◆ **Listed entries**
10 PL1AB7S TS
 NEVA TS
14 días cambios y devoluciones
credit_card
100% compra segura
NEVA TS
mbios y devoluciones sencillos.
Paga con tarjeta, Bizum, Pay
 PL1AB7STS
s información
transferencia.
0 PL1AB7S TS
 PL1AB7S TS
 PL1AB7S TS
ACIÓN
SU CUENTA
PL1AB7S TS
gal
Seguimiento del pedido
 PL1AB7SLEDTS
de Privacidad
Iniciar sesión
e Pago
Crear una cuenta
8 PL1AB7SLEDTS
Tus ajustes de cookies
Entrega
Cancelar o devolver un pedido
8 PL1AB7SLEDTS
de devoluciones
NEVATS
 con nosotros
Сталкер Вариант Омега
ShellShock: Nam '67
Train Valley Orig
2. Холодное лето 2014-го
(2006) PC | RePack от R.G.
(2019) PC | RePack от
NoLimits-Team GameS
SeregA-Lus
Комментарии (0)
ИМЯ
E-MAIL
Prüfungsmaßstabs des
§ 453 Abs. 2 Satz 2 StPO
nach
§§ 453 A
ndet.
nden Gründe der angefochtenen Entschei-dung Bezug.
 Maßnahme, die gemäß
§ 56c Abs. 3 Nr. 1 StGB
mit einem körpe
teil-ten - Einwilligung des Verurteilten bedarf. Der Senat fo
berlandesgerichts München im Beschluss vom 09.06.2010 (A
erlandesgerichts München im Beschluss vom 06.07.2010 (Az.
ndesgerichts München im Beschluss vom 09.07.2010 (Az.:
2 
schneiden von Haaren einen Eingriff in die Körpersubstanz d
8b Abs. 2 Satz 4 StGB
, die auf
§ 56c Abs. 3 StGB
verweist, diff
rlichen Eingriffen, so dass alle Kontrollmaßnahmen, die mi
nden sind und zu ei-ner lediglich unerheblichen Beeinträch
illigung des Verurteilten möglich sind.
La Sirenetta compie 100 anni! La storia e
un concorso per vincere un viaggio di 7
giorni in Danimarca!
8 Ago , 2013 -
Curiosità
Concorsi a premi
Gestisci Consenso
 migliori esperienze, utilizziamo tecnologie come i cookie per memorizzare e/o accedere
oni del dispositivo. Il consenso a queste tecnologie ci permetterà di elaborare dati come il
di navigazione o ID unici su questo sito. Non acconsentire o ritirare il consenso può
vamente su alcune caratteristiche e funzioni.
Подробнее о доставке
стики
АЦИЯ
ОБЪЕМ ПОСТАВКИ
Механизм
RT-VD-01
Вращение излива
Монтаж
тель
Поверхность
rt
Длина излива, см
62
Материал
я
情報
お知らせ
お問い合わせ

◆ **Work to be completed**
Update the entries above by changing every "Beschluss" to "Urteil" and leaving all other text as it is.

◆ **Response to this task**
10 PL1AB7S TS
 NEVA TS
14 días cambios y devoluciones
credit_card
100% compra segura
NEVA TS
mbios y devoluciones sencillos.
Paga con tarjeta, Bizum, Pay
 PL1AB7STS
s información
transferencia.
0 PL1AB7S TS
 PL1AB7S TS
 PL1AB7S TS
ACIÓN
SU CUENTA
PL1AB7S TS
gal
Seguimiento del pedido
 PL1AB7SLEDTS
de Privacidad
Iniciar sesión
e Pago
Crear una cuenta
8 PL1AB7SLEDTS
Tus ajustes de cookies
Entrega
Cancelar o devolver un pedido
8 PL1AB7SLEDTS
de devoluciones
NEVATS
 con nosotros
Сталкер Вариант Омега
ShellShock: Nam '67
Train Valley Orig
2. Холодное лето 2014-го
(2006) PC | RePack от R.G.
(2019) PC | RePack от
NoLimits-Team GameS
SeregA-Lus
Комментарии (0)
ИМЯ
E-MAIL
Prüfungsmaßstabs des
§ 453 Abs. 2 Satz 2 StPO
nach
§§ 453 A
ndet.
nden Gründe der angefochtenen Entschei-dung Bezug.
 Maßnahme, die gemäß
§ 56c Abs. 3 Nr. 1 StGB
mit einem körpe
teil-ten - Einwilligung des Verurteilten bedarf. Der Senat fo
berlandesgerichts München im Urteil vom 09.06.2010 (A
erlandesgerichts München im Urteil vom 06.07.2010 (Az.
ndesgerichts München im Urteil vom 09.07.2010 (Az.:
2 
schneiden von Haaren einen Eingriff in die Körpersubstanz d
8b Abs. 2 Satz 4 StGB
, die auf
§ 56c Abs. 3 StGB
verweist, diff
rlichen Eingriffen, so dass alle Kontrollmaßnahmen, die mi
nden sind und zu ei-ner lediglich unerheblichen Beeinträch
illigung des Verurteilten möglich sind.
La Sirenetta compie 100 anni! La storia e
un concorso per vincere un viaggio di 7
giorni in Danimarca!
8 Ago , 2013 -
Curiosità
Concorsi a premi
Gestisci Consenso
 migliori esperienze, utilizziamo tecnologie come i cookie per memorizzare e/o accedere
oni del dispositivo. Il consenso a queste tecnologie ci permetterà di elaborare dati come il
di navigazione o ID unici su questo sito. Non acconsentire o ritirare il consenso può
vamente su alcune caratteristiche e funzioni.
Подробнее о доставке
стики
АЦИЯ
ОБЪЕМ ПОСТАВКИ
Механизм
RT-VD-01
Вращение излива
Монтаж
тель
Поверхность
rt
Длина излива, см
62
Материал
я
情報
お知らせ
お問い合わせ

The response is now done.